Session 9: teaching as doing, thinking& interpretation
Monday, December 7, 2009

Preparation
   Tasks, in ESL classes, have a crucial role. In fact, it is anything that learners are given to do but in a better sense it can be anything in which learners meaningfully interact with each other. However, the attitudes of the teachers toward the teaching-learning process, how they believe SLA is best facilitated and the approach to language teaching that they apply, highly influences on their interpretation of tasks and their use.
Assistance
   The topic of most importance in this session was the place of tasks in the language classroom. Different approaches hold different interpretations from the notion of language learning task. In GTM for example, to complete sentences and to give grammatically correct answers and in DM to observe and describe sth would be considered appropriate tasks.

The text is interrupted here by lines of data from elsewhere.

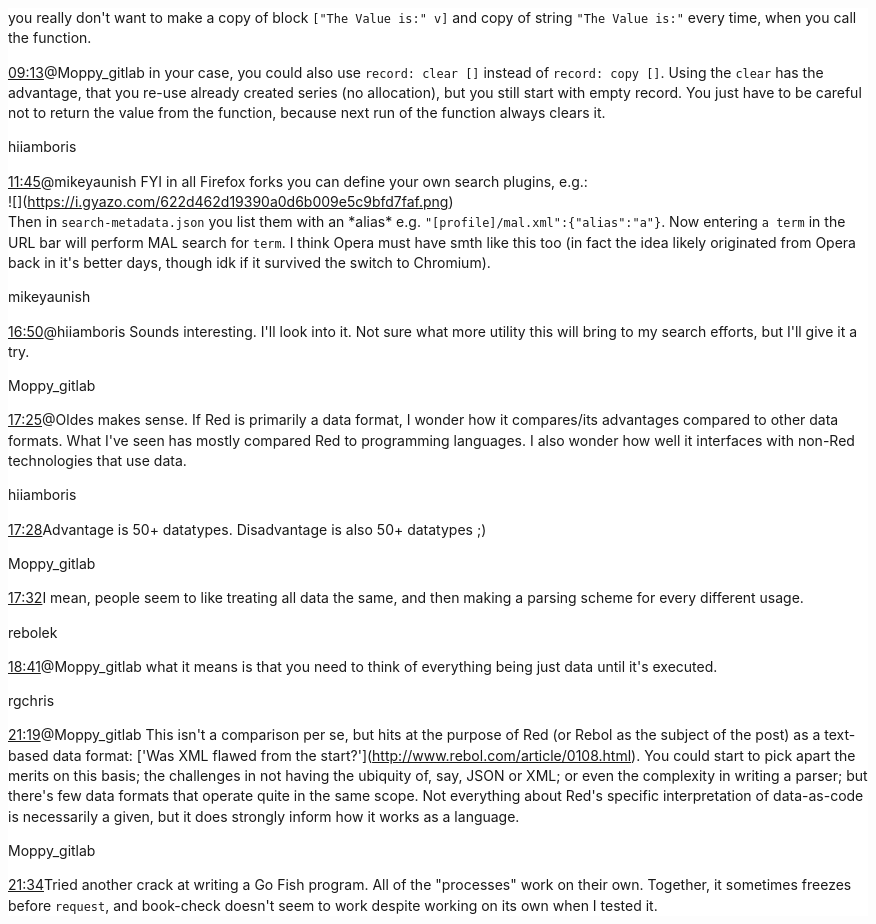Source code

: you really don't want to make a copy of block `["The Value is:" v]` and copy of string `"The Value is:"` every time, when you call the function.

[09:13](#msg61fcee353349fe1c71f4dfdd)@Moppy\_gitlab in your case, you could also use `record: clear []` instead of `record: copy []`. Using the `clear` has the advantage, that you re-use already created series (no allocation), but you still start with empty record. You just have to be careful not to return the value from the function, because next run of the function always clears it.

hiiamboris

[11:45](#msg61fd11e5e4c979478d5ecdeb)@mikeyaunish FYI in all Firefox forks you can define your own search plugins, e.g.:  
!\[](https://i.gyazo.com/622d462d19390a0d6b009e5c9bfd7faf.png)  
Then in `search-metadata.json` you list them with an \*alias* e.g. `"[profile]/mal.xml":{"alias":"a"}`. Now entering `a term` in the URL bar will perform MAL search for `term`. I think Opera must have smth like this too (in fact the idea likely originated from Opera back in it's better days, though idk if it survived the switch to Chromium).

mikeyaunish

[16:50](#msg61fd594441e3293d65d76319)@hiiamboris Sounds interesting. I'll look into it. Not sure what more utility this will bring to my search efforts, but I'll give it a try.

Moppy\_gitlab

[17:25](#msg61fd6195ced11857f9936036)@Oldes makes sense. If Red is primarily a data format, I wonder how it compares/its advantages compared to other data formats. What I've seen has mostly compared Red to programming languages. I also wonder how well it interfaces with non-Red technologies that use data.

hiiamboris

[17:28](#msg61fd62473349fe1c71f5cb7f)Advantage is 50+ datatypes. Disadvantage is also 50+ datatypes ;)

Moppy\_gitlab

[17:32](#msg61fd63163e52f56a26ea2ca1)I mean, people seem to like treating all data the same, and then making a parsing scheme for every different usage.

rebolek

[18:41](#msg61fd73680779373db8cafab5)@Moppy\_gitlab what it means is that you need to think of everything being just data until it's executed.

rgchris

[21:19](#msg61fd987f0779373db8cb458f)@Moppy\_gitlab This isn't a comparison per se, but hits at the purpose of Red (or Rebol as the subject of the post) as a text-based data format: \['Was XML flawed from the start?'](http://www.rebol.com/article/0108.html). You could start to pick apart the merits on this basis; the challenges in not having the ubiquity of, say, JSON or XML; or even the complexity in writing a parser; but there's few data formats that operate quite in the same scope. Not everything about Red's specific interpretation of data-as-code is necessarily a given, but it does strongly inform how it works as a language.

Moppy\_gitlab

[21:34](#msg61fd9be54164105ab07fee56)Tried another crack at writing a Go Fish program. All of the "processes" work on their own. Together, it sometimes freezes before `request`, and book-check doesn't seem to work despite working on its own when I tested it.
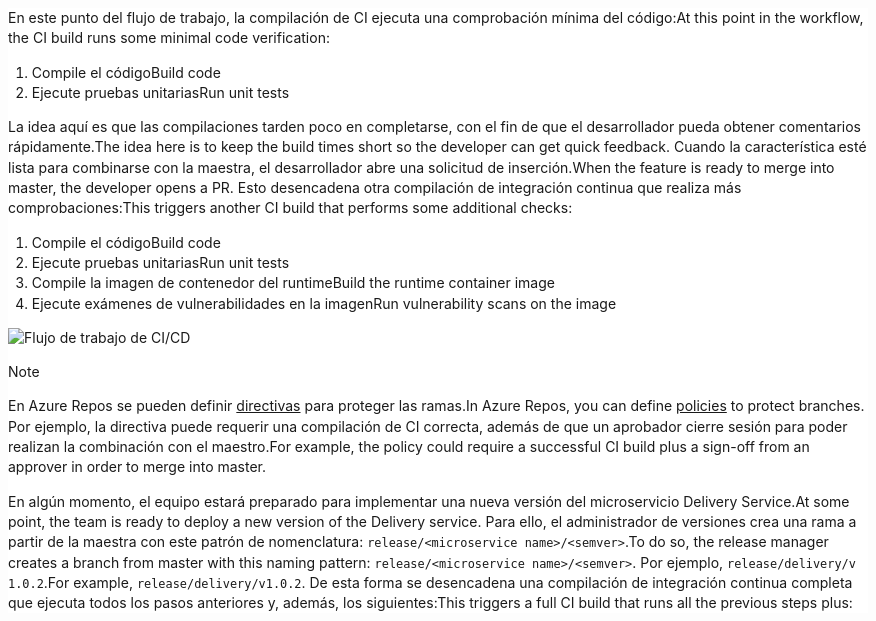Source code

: <span data-ttu-id="72b62-436">En este punto del flujo de trabajo, la compilación de CI ejecuta una comprobación mínima del código:</span><span class="sxs-lookup"><span data-stu-id="72b62-436">At this point in the workflow, the CI build runs some minimal code verification:</span></span>

1. <span data-ttu-id="72b62-437">Compile el código</span><span class="sxs-lookup"><span data-stu-id="72b62-437">Build code</span></span>
1. <span data-ttu-id="72b62-438">Ejecute pruebas unitarias</span><span class="sxs-lookup"><span data-stu-id="72b62-438">Run unit tests</span></span>

<span data-ttu-id="72b62-439">La idea aquí es que las compilaciones tarden poco en completarse, con el fin de que el desarrollador pueda obtener comentarios rápidamente.</span><span class="sxs-lookup"><span data-stu-id="72b62-439">The idea here is to keep the build times short so the developer can get quick feedback.</span></span> <span data-ttu-id="72b62-440">Cuando la característica esté lista para combinarse con la maestra, el desarrollador abre una solicitud de inserción.</span><span class="sxs-lookup"><span data-stu-id="72b62-440">When the feature is ready to merge into master, the developer opens a PR.</span></span> <span data-ttu-id="72b62-441">Esto desencadena otra compilación de integración continua que realiza más comprobaciones:</span><span class="sxs-lookup"><span data-stu-id="72b62-441">This triggers another CI build that performs some additional checks:</span></span>

1. <span data-ttu-id="72b62-442">Compile el código</span><span class="sxs-lookup"><span data-stu-id="72b62-442">Build code</span></span>
1. <span data-ttu-id="72b62-443">Ejecute pruebas unitarias</span><span class="sxs-lookup"><span data-stu-id="72b62-443">Run unit tests</span></span>
1. <span data-ttu-id="72b62-444">Compile la imagen de contenedor del runtime</span><span class="sxs-lookup"><span data-stu-id="72b62-444">Build the runtime container image</span></span>
1. <span data-ttu-id="72b62-445">Ejecute exámenes de vulnerabilidades en la imagen</span><span class="sxs-lookup"><span data-stu-id="72b62-445">Run vulnerability scans on the image</span></span>

![Flujo de trabajo de CI/CD](./_images/aks-cicd-2.png)

> [!NOTE]
> <span data-ttu-id="72b62-447">En Azure Repos se pueden definir [directivas](/azure/devops/repos/git/branch-policies) para proteger las ramas.</span><span class="sxs-lookup"><span data-stu-id="72b62-447">In Azure Repos, you can define [policies](/azure/devops/repos/git/branch-policies) to protect branches.</span></span> <span data-ttu-id="72b62-448">Por ejemplo, la directiva puede requerir una compilación de CI correcta, además de que un aprobador cierre sesión para poder realizan la combinación con el maestro.</span><span class="sxs-lookup"><span data-stu-id="72b62-448">For example, the policy could require a successful CI build plus a sign-off from an approver in order to merge into master.</span></span>

<span data-ttu-id="72b62-449">En algún momento, el equipo estará preparado para implementar una nueva versión del microservicio Delivery Service.</span><span class="sxs-lookup"><span data-stu-id="72b62-449">At some point, the team is ready to deploy a new version of the Delivery service.</span></span> <span data-ttu-id="72b62-450">Para ello, el administrador de versiones crea una rama a partir de la maestra con este patrón de nomenclatura: `release/<microservice name>/<semver>`.</span><span class="sxs-lookup"><span data-stu-id="72b62-450">To do so, the release manager creates a branch from master with this naming pattern: `release/<microservice name>/<semver>`.</span></span> <span data-ttu-id="72b62-451">Por ejemplo, `release/delivery/v1.0.2`.</span><span class="sxs-lookup"><span data-stu-id="72b62-451">For example, `release/delivery/v1.0.2`.</span></span>
<span data-ttu-id="72b62-452">De esta forma se desencadena una compilación de integración continua completa que ejecuta todos los pasos anteriores y, además, los siguientes:</span><span class="sxs-lookup"><span data-stu-id="72b62-452">This triggers a full CI build that runs all the previous steps plus:</span></span>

Yet, a procedural syllabus consists of a series of tasks in which the learners focus on meaning rather than form.
   Nunan(1989, 1993) considers tasks as consisting of six elements: the input data which is the material that learners work on, activities or procedures, goals, role of the teachers, roles of the learners and a setting. In another perspective, the task includes the elements of I (the individual's implicit contributions including his attitudes, experience, feelings and attitudes and explicit contributions including his perceptions and knowledge), we (framework of the group) and the theme ( a dynamic element taking shape in an interactional process between learners and teacher) which make together a theme-centered interaction.
    Many factors can affect the difficulty of tasks. Communicative difficulty, cognitive complexity, linguistic complexity, the learner factors including all that the learner brings to the task, amount of context provided, time available and so on.

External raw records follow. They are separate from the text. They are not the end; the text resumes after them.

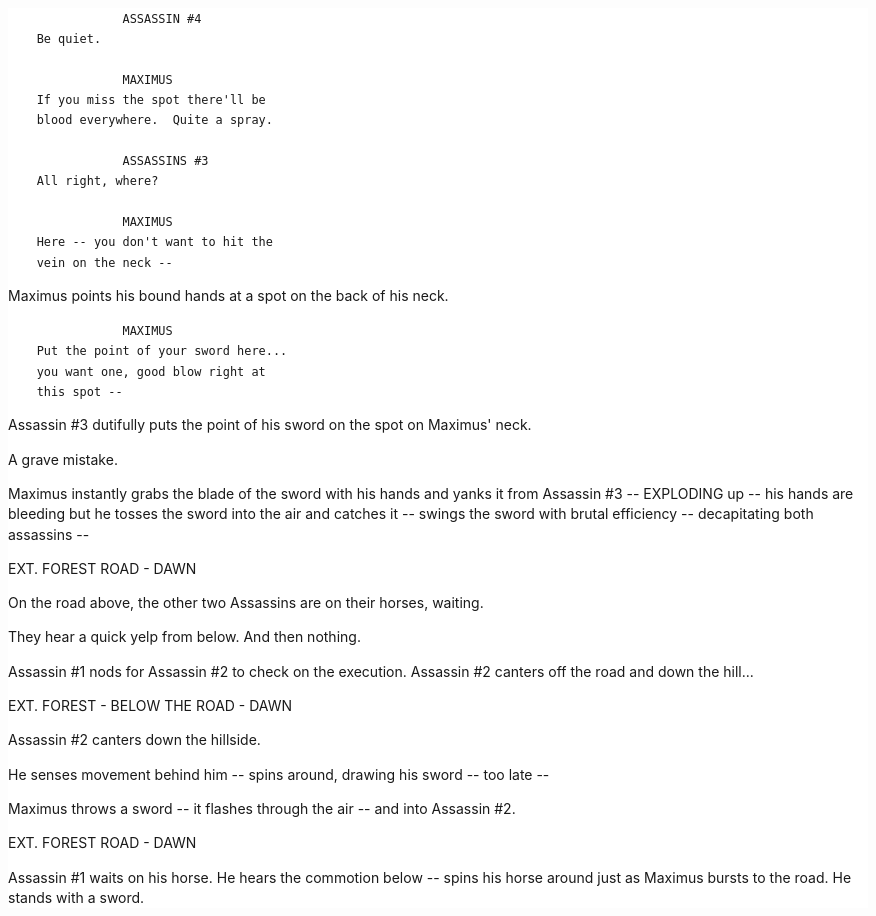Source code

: 					ASSASSIN #4
		Be quiet.

					MAXIMUS
		If you miss the spot there'll be
		blood everywhere.  Quite a spray.

					ASSASSINS #3
		All right, where?

					MAXIMUS
		Here -- you don't want to hit the
		vein on the neck --

Maximus points his bound hands at a spot on the back of
his neck.

					MAXIMUS
		Put the point of your sword here...
		you want one, good blow right at
		this spot --

Assassin #3 dutifully puts the point of his sword on the
spot on Maximus' neck.

A grave mistake.

Maximus instantly grabs the blade of the sword with his
hands and yanks it from Assassin #3 -- EXPLODING up -- his
hands are bleeding but he tosses the sword into the air
and catches it -- swings the sword with brutal efficiency
-- decapitating both assassins --

EXT.  FOREST ROAD - DAWN

On the road above, the other two Assassins are on their
horses, waiting.

They hear a quick yelp from below.  And then nothing.

Assassin #1 nods for Assassin #2 to check on the
execution.  Assassin #2 canters off the road and down the
hill...

EXT.  FOREST - BELOW THE ROAD - DAWN

Assassin #2 canters down the hillside.

He senses movement behind him -- spins around, drawing his
sword -- too late --

Maximus throws a sword -- it flashes through the air --
and into Assassin #2.

EXT.  FOREST ROAD - DAWN

Assassin #1 waits on his horse.  He hears the commotion
below -- spins his horse around just as Maximus bursts to
the road.  He stands with a sword.

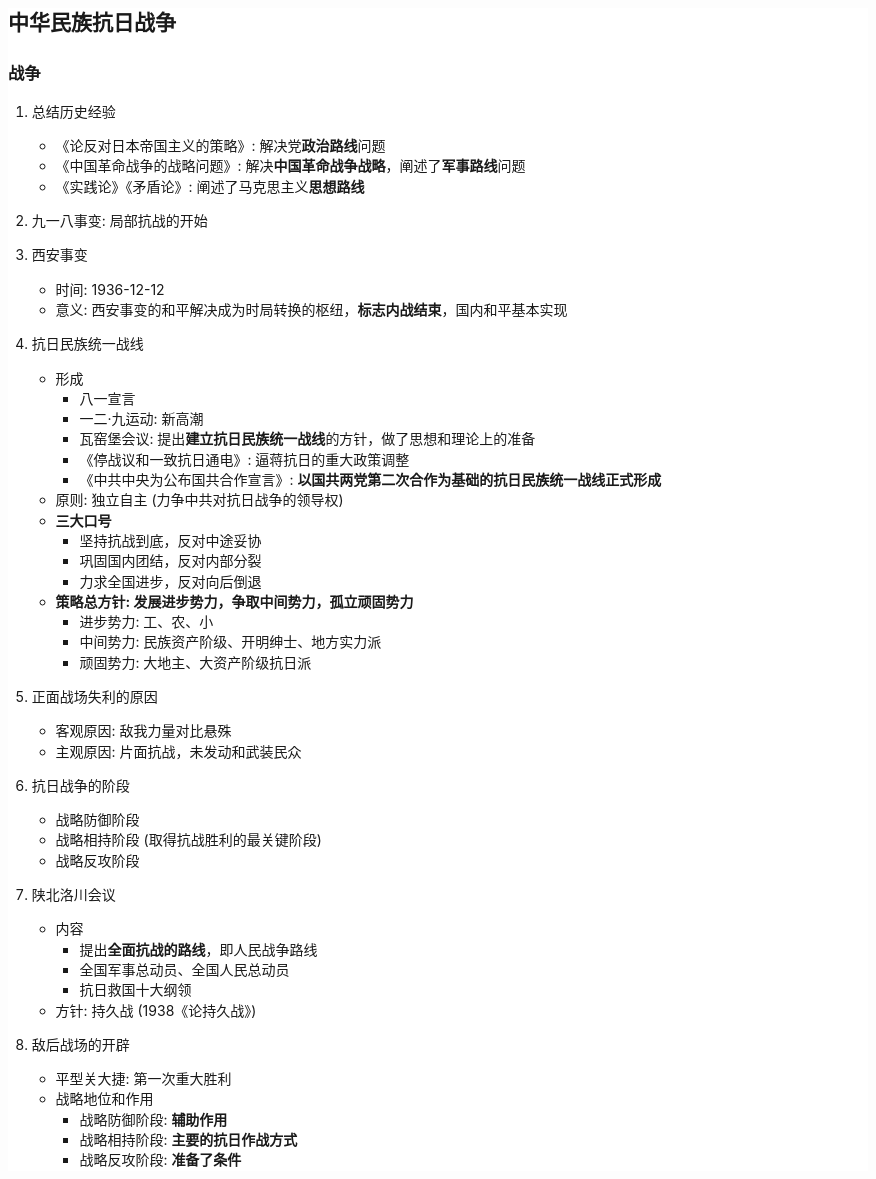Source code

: ## 中华民族抗日战争
### 战争

1. 总结历史经验
    - 《论反对日本帝国主义的策略》: 解决党**政治路线**问题
    - 《中国革命战争的战略问题》: 解决**中国革命战争战略**，阐述了**军事路线**问题
    - 《实践论》《矛盾论》: 阐述了马克思主义**思想路线**

1. 九一八事变: 局部抗战的开始

1. 西安事变
    - 时间: 1936-12-12
    - 意义: 西安事变的和平解决成为时局转换的枢纽，**标志内战结束**，国内和平基本实现

1. 抗日民族统一战线
    - 形成
        - 八一宣言
        - 一二·九运动: 新高潮
        - 瓦窑堡会议: 提出**建立抗日民族统一战线**的方针，做了思想和理论上的准备
        - 《停战议和一致抗日通电》: 逼蒋抗日的重大政策调整
        - 《中共中央为公布国共合作宣言》: **以国共两党第二次合作为基础的抗日民族统一战线正式形成**
    - 原则: 独立自主 (力争中共对抗日战争的领导权)
    - **三大口号**
        - 坚持抗战到底，反对中途妥协
        - 巩固国内团结，反对内部分裂
        - 力求全国进步，反对向后倒退
    - **策略总方针: 发展进步势力，争取中间势力，孤立顽固势力**
        - 进步势力: 工、农、小
        - 中间势力: 民族资产阶级、开明绅士、地方实力派
        - 顽固势力: 大地主、大资产阶级抗日派

1. 正面战场失利的原因
    - 客观原因: 敌我力量对比悬殊
    - 主观原因: 片面抗战，未发动和武装民众

1. 抗日战争的阶段
    - 战略防御阶段
    - 战略相持阶段 (取得抗战胜利的最关键阶段)
    - 战略反攻阶段

1. 陕北洛川会议
    - 内容
        - 提出**全面抗战的路线**，即人民战争路线
        - 全国军事总动员、全国人民总动员
        - 抗日救国十大纲领
    - 方针: 持久战 (1938《论持久战》)

1. 敌后战场的开辟
    - 平型关大捷: 第一次重大胜利
    - 战略地位和作用
        - 战略防御阶段: **辅助作用**
        - 战略相持阶段: **主要的抗日作战方式**
        - 战略反攻阶段: **准备了条件**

    In a cognitive processing approach, a task can be considered as a mental act. Feuerstein's cognitive map maintains that seven elements are involved in a mental act. 1. The universe of content (the learner's background), 2. The modality (the language in which the mental act is expressed), 3. Level of complexity (the information required to carry out a mental act), 4. Level of abstraction, 5. Level of efficiency with which the mental act is performed. 6. The cognitive operations (the different processes involved), 7. The phase of the cognitive functions required by the mental act. Learning phase is organized into a simple sequence of: input→elaboration(where the language is processed)→output. Instrumental enrichment is a series of 400 cognitive tasks constructed by Feuerstein in which there is a focus on the importance of mediation and teach both language and thinking skills.
    From an educational view tasks can be defined as a manifestation of the teachers' beliefs about teaching and learning, learners' roles, learning style, level of challenge. In fact, in this perspective, the ways in which teachers mediate in their presentation of tasks is a crucial aspect. Moreover, the sense that learners make of the activities or experiences is of high significance in this view. However, of equal importance is the interaction between teachers and learners.
Application
    The task which I use in my classes should be meaningful to the learners. Since, according to a constructivist view, individuals tend to learn what they think is worth learning, these tasks should also be purposeful to them. Considering the model of theme-centered interaction of tasks, the task that I take to my classes should hold the three dimensions of this model. Furthermore, I need to be clear in my mind what my learning goals are, and attempt to implement these through the tasks that I use.